Chapter: Venous malformations
Article: 10 of 13
Update: Mar 25, 2021
Author(s): Barbera, Letterio Christian
Venous malformations very rarely have life-threatening consequences. These include thromboembolism with associated pulmonary embolism and life-threatening coagulation disorders caused by a consumption coagulopathy. The natural course, on the other hand, is often characterized by the occurrence of late complications. Progressive congestion leads to local, regional and systemic complaints which can impair the quality of life of the affected persons and even cause severe disability.
The increase in volume leads to progressive painful tension in the affected part of the body, so that compression and pain therapy have to be adjusted. Invasive therapy procedures are then necessary to enable the patient to enjoy pain-free everyday life.
The long-standing blood congestion of the skin and subcutis leads to trophic changes with reduced resistance to infection. Treatment-refractory, painful wounds can develop and cause relevant morbidity, especially in the ankle and foot area. Extensive wounds may even necessitate amputation if there is irreversible loss of function of the lower extremity.

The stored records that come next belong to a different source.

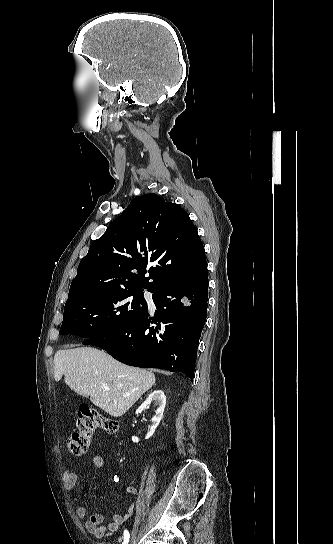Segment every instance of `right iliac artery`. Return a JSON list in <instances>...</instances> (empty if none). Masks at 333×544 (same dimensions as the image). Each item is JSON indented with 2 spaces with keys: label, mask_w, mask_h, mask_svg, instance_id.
<instances>
[{
  "label": "right iliac artery",
  "mask_w": 333,
  "mask_h": 544,
  "mask_svg": "<svg viewBox=\"0 0 333 544\" xmlns=\"http://www.w3.org/2000/svg\"><path fill=\"white\" fill-rule=\"evenodd\" d=\"M129 537H130V534H129L128 530H125V531H124V541H123V544H128V542H129Z\"/></svg>",
  "instance_id": "1"
}]
</instances>
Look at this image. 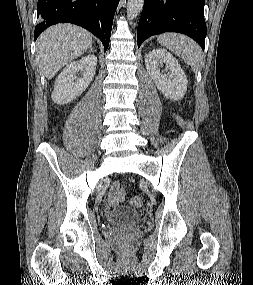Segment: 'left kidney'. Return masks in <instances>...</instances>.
<instances>
[{"label": "left kidney", "mask_w": 253, "mask_h": 285, "mask_svg": "<svg viewBox=\"0 0 253 285\" xmlns=\"http://www.w3.org/2000/svg\"><path fill=\"white\" fill-rule=\"evenodd\" d=\"M145 65L149 76L165 97L174 101L184 97L188 81L183 69L172 54L165 49H154L146 55ZM163 65L169 72L160 71Z\"/></svg>", "instance_id": "left-kidney-1"}]
</instances>
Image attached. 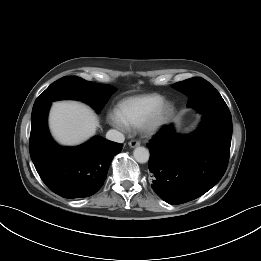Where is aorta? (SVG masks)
<instances>
[{
	"mask_svg": "<svg viewBox=\"0 0 261 261\" xmlns=\"http://www.w3.org/2000/svg\"><path fill=\"white\" fill-rule=\"evenodd\" d=\"M133 156L134 159L138 163H146L149 160V151L145 147H136L135 150L133 151Z\"/></svg>",
	"mask_w": 261,
	"mask_h": 261,
	"instance_id": "aorta-1",
	"label": "aorta"
}]
</instances>
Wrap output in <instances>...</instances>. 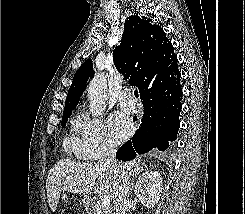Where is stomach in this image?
<instances>
[{
    "label": "stomach",
    "instance_id": "obj_1",
    "mask_svg": "<svg viewBox=\"0 0 245 214\" xmlns=\"http://www.w3.org/2000/svg\"><path fill=\"white\" fill-rule=\"evenodd\" d=\"M61 200H62L63 203H67V201H68V196H67L66 193L63 192V195H62V197H61ZM80 205L83 206V207H86L87 202L85 201V199H83V200L80 201Z\"/></svg>",
    "mask_w": 245,
    "mask_h": 214
}]
</instances>
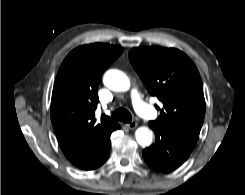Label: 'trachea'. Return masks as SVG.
Instances as JSON below:
<instances>
[{"mask_svg":"<svg viewBox=\"0 0 245 195\" xmlns=\"http://www.w3.org/2000/svg\"><path fill=\"white\" fill-rule=\"evenodd\" d=\"M112 119L116 121L130 123L132 121V115L127 109L119 108L113 112Z\"/></svg>","mask_w":245,"mask_h":195,"instance_id":"3493384b","label":"trachea"}]
</instances>
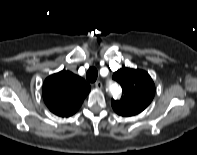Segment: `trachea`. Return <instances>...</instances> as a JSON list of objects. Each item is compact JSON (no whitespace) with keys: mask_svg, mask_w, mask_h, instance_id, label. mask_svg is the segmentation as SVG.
Returning a JSON list of instances; mask_svg holds the SVG:
<instances>
[{"mask_svg":"<svg viewBox=\"0 0 197 155\" xmlns=\"http://www.w3.org/2000/svg\"><path fill=\"white\" fill-rule=\"evenodd\" d=\"M97 76H98V71L96 68L92 67L88 69L86 73V78L89 82L91 83L95 82L97 79Z\"/></svg>","mask_w":197,"mask_h":155,"instance_id":"trachea-1","label":"trachea"}]
</instances>
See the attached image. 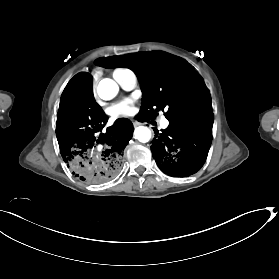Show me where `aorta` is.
Segmentation results:
<instances>
[{
    "label": "aorta",
    "mask_w": 279,
    "mask_h": 279,
    "mask_svg": "<svg viewBox=\"0 0 279 279\" xmlns=\"http://www.w3.org/2000/svg\"><path fill=\"white\" fill-rule=\"evenodd\" d=\"M119 91V87L115 81L109 78L101 80L97 87V93L103 100L113 99ZM134 136L142 143H146L151 138V131L148 127L139 126L134 131Z\"/></svg>",
    "instance_id": "obj_1"
}]
</instances>
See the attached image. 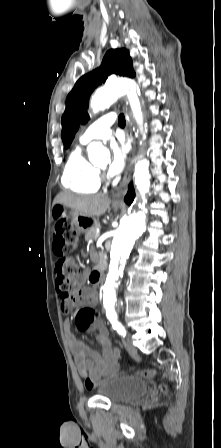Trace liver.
I'll list each match as a JSON object with an SVG mask.
<instances>
[{"label": "liver", "mask_w": 221, "mask_h": 448, "mask_svg": "<svg viewBox=\"0 0 221 448\" xmlns=\"http://www.w3.org/2000/svg\"><path fill=\"white\" fill-rule=\"evenodd\" d=\"M111 200L106 195L77 196L71 193H60L54 199V205L69 207L89 217L101 216L109 208Z\"/></svg>", "instance_id": "1"}]
</instances>
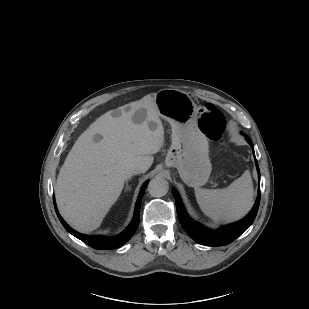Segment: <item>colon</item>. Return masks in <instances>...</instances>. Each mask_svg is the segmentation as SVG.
Masks as SVG:
<instances>
[{
    "label": "colon",
    "instance_id": "5ec220e1",
    "mask_svg": "<svg viewBox=\"0 0 309 309\" xmlns=\"http://www.w3.org/2000/svg\"><path fill=\"white\" fill-rule=\"evenodd\" d=\"M198 127L211 139L224 141V116L214 105L205 103L200 106Z\"/></svg>",
    "mask_w": 309,
    "mask_h": 309
}]
</instances>
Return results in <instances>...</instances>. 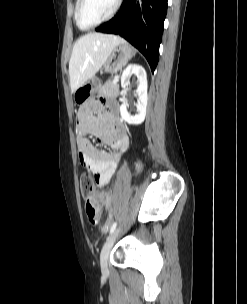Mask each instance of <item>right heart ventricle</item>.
<instances>
[{"label": "right heart ventricle", "mask_w": 247, "mask_h": 304, "mask_svg": "<svg viewBox=\"0 0 247 304\" xmlns=\"http://www.w3.org/2000/svg\"><path fill=\"white\" fill-rule=\"evenodd\" d=\"M77 5H78V0H76V3H75V10H74V17L76 19V9H77Z\"/></svg>", "instance_id": "1"}]
</instances>
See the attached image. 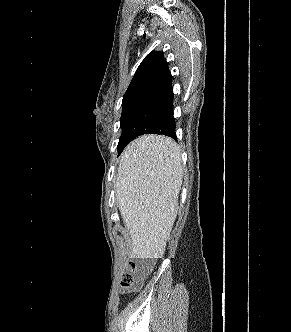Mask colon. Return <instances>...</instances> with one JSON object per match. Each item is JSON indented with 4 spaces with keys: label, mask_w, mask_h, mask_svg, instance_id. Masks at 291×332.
Segmentation results:
<instances>
[{
    "label": "colon",
    "mask_w": 291,
    "mask_h": 332,
    "mask_svg": "<svg viewBox=\"0 0 291 332\" xmlns=\"http://www.w3.org/2000/svg\"><path fill=\"white\" fill-rule=\"evenodd\" d=\"M149 271L148 263L131 262L127 271L121 279V286L124 290L130 291L137 289Z\"/></svg>",
    "instance_id": "1"
}]
</instances>
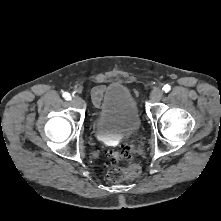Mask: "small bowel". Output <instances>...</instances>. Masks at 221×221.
<instances>
[{"label": "small bowel", "instance_id": "small-bowel-1", "mask_svg": "<svg viewBox=\"0 0 221 221\" xmlns=\"http://www.w3.org/2000/svg\"><path fill=\"white\" fill-rule=\"evenodd\" d=\"M104 91H105V86L98 85V86L94 87L91 92L92 102L96 108H98L100 106Z\"/></svg>", "mask_w": 221, "mask_h": 221}]
</instances>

An appropriate prosthesis can restore considerable mobility.
Extensive intramuscular venous malformation in the lower extremities and the trunk can result in asymmetric posture and muscular weakness with considerable limitation of walking ability. Improper or too radical therapy can also lead to long-term mobility impairment.

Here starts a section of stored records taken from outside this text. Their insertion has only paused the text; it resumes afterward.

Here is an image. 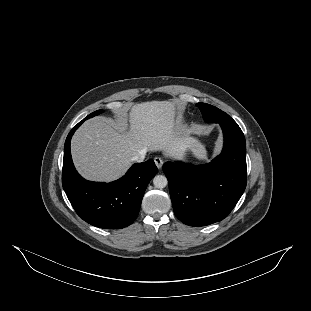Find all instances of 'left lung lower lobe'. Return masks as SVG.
<instances>
[{
  "label": "left lung lower lobe",
  "instance_id": "obj_1",
  "mask_svg": "<svg viewBox=\"0 0 311 311\" xmlns=\"http://www.w3.org/2000/svg\"><path fill=\"white\" fill-rule=\"evenodd\" d=\"M224 147L206 165L179 162L163 164L176 217L190 226H205L223 220L246 188V142L238 124L219 122Z\"/></svg>",
  "mask_w": 311,
  "mask_h": 311
}]
</instances>
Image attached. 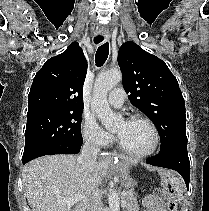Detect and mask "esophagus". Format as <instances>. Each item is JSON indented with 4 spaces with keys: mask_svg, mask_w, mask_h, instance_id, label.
I'll return each instance as SVG.
<instances>
[{
    "mask_svg": "<svg viewBox=\"0 0 209 211\" xmlns=\"http://www.w3.org/2000/svg\"><path fill=\"white\" fill-rule=\"evenodd\" d=\"M109 38H110V32L108 30H101L100 36H97L94 39V42L97 44L102 40L107 41ZM103 159H110V154H103Z\"/></svg>",
    "mask_w": 209,
    "mask_h": 211,
    "instance_id": "obj_1",
    "label": "esophagus"
}]
</instances>
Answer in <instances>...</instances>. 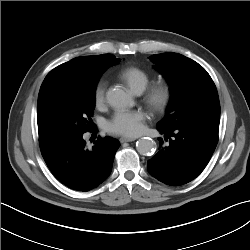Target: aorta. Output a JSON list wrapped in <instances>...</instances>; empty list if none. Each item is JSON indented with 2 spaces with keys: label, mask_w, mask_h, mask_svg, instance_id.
<instances>
[{
  "label": "aorta",
  "mask_w": 250,
  "mask_h": 250,
  "mask_svg": "<svg viewBox=\"0 0 250 250\" xmlns=\"http://www.w3.org/2000/svg\"><path fill=\"white\" fill-rule=\"evenodd\" d=\"M106 99L112 107L118 109L126 108L132 102L131 96L118 87L109 88ZM136 149L141 155H152L156 150V143L151 138L144 137L137 141Z\"/></svg>",
  "instance_id": "762f6f07"
}]
</instances>
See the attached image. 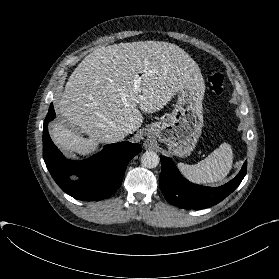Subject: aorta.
I'll return each instance as SVG.
<instances>
[{"label": "aorta", "instance_id": "1", "mask_svg": "<svg viewBox=\"0 0 279 279\" xmlns=\"http://www.w3.org/2000/svg\"><path fill=\"white\" fill-rule=\"evenodd\" d=\"M160 162V158L156 152L146 151L141 156V163L146 168H155Z\"/></svg>", "mask_w": 279, "mask_h": 279}]
</instances>
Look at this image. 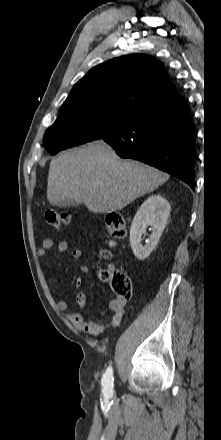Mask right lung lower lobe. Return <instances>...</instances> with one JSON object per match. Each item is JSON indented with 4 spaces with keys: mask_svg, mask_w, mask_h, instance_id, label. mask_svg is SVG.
<instances>
[{
    "mask_svg": "<svg viewBox=\"0 0 221 440\" xmlns=\"http://www.w3.org/2000/svg\"><path fill=\"white\" fill-rule=\"evenodd\" d=\"M100 139L120 157L154 166L194 189V129L176 91L139 107Z\"/></svg>",
    "mask_w": 221,
    "mask_h": 440,
    "instance_id": "obj_1",
    "label": "right lung lower lobe"
}]
</instances>
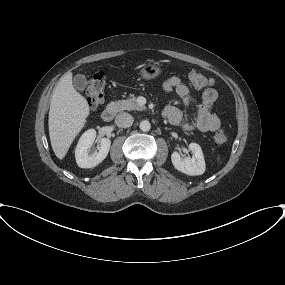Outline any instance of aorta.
Returning a JSON list of instances; mask_svg holds the SVG:
<instances>
[{"label": "aorta", "instance_id": "aorta-1", "mask_svg": "<svg viewBox=\"0 0 285 285\" xmlns=\"http://www.w3.org/2000/svg\"><path fill=\"white\" fill-rule=\"evenodd\" d=\"M139 127L143 132H148L151 129V124L148 120H143L140 122Z\"/></svg>", "mask_w": 285, "mask_h": 285}]
</instances>
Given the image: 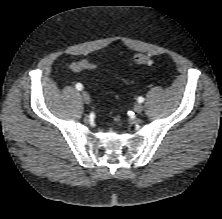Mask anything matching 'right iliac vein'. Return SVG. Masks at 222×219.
<instances>
[{
  "label": "right iliac vein",
  "mask_w": 222,
  "mask_h": 219,
  "mask_svg": "<svg viewBox=\"0 0 222 219\" xmlns=\"http://www.w3.org/2000/svg\"><path fill=\"white\" fill-rule=\"evenodd\" d=\"M81 97H82V100H83L85 103H87V104L90 103L91 98H90L89 94H88L86 91H82V92H81Z\"/></svg>",
  "instance_id": "1"
}]
</instances>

In the case of joint and bone involvement, there is also an increased risk of fractures of bones that often have dysplasia. In this situation fracture healing is considerably delayed and may even lead to nonunion.

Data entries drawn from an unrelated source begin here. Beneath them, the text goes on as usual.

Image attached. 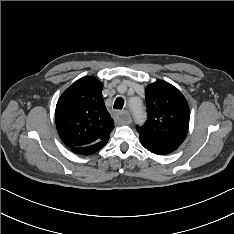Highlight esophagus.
I'll use <instances>...</instances> for the list:
<instances>
[{"label": "esophagus", "instance_id": "obj_1", "mask_svg": "<svg viewBox=\"0 0 234 234\" xmlns=\"http://www.w3.org/2000/svg\"><path fill=\"white\" fill-rule=\"evenodd\" d=\"M121 119L123 120V122L129 124L131 123V115L128 111H122L119 113Z\"/></svg>", "mask_w": 234, "mask_h": 234}]
</instances>
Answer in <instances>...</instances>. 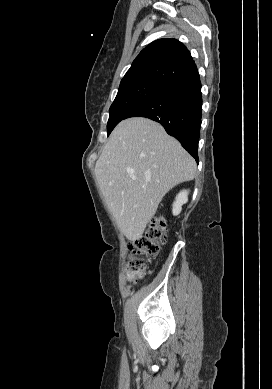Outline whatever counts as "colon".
I'll list each match as a JSON object with an SVG mask.
<instances>
[{
  "label": "colon",
  "instance_id": "obj_1",
  "mask_svg": "<svg viewBox=\"0 0 272 389\" xmlns=\"http://www.w3.org/2000/svg\"><path fill=\"white\" fill-rule=\"evenodd\" d=\"M167 240L166 223L163 218H154L146 232L134 240L130 248V258L127 263L128 281L142 280L147 275L146 259L155 256Z\"/></svg>",
  "mask_w": 272,
  "mask_h": 389
}]
</instances>
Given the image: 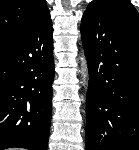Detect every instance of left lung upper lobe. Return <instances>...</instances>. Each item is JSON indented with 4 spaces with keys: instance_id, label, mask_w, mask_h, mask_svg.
Wrapping results in <instances>:
<instances>
[{
    "instance_id": "5c2ea615",
    "label": "left lung upper lobe",
    "mask_w": 139,
    "mask_h": 150,
    "mask_svg": "<svg viewBox=\"0 0 139 150\" xmlns=\"http://www.w3.org/2000/svg\"><path fill=\"white\" fill-rule=\"evenodd\" d=\"M104 1H111V0H93L89 5L93 4V3H97V2H104ZM113 1H118V0H113ZM129 2L128 0H124Z\"/></svg>"
}]
</instances>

The above-mentioned damage to the musculoskeletal system is more pronounced when there is also segmental overgrowth or undergrowth. A center with the appropriate expertise should be involved in the care at an early stage.
In larger venous malformations there is ongoing localized coagulation and re-dissolution of clots in the lesion. This leads to the consumption of coagulation factors with low fibrinogen and high D-dimer laboratory values. This results in LIC (localized intravascular coagulation), which can lead to life-threatening bleeding, especially after being triggered by surgery and trauma. Before an operation, one must consider this possibility, check the coagulation values and treat prophylactically with anticoagulants, depending on the findings.
As extensive venous malformations usually persist for life, early and comprehensive pain treatment is necessary to reduce the risk of developing a chronic pain syndrome. On account of the variability of the findings, there is no universally accepted therapeutic approach. Rather, the affected person should be enabled to lead an active life as free of complaints as possible by means of several complementary conservative and invasive measures. The treatment strategy takes into account both the individual personality structure and the inherent dynamics of the malformation.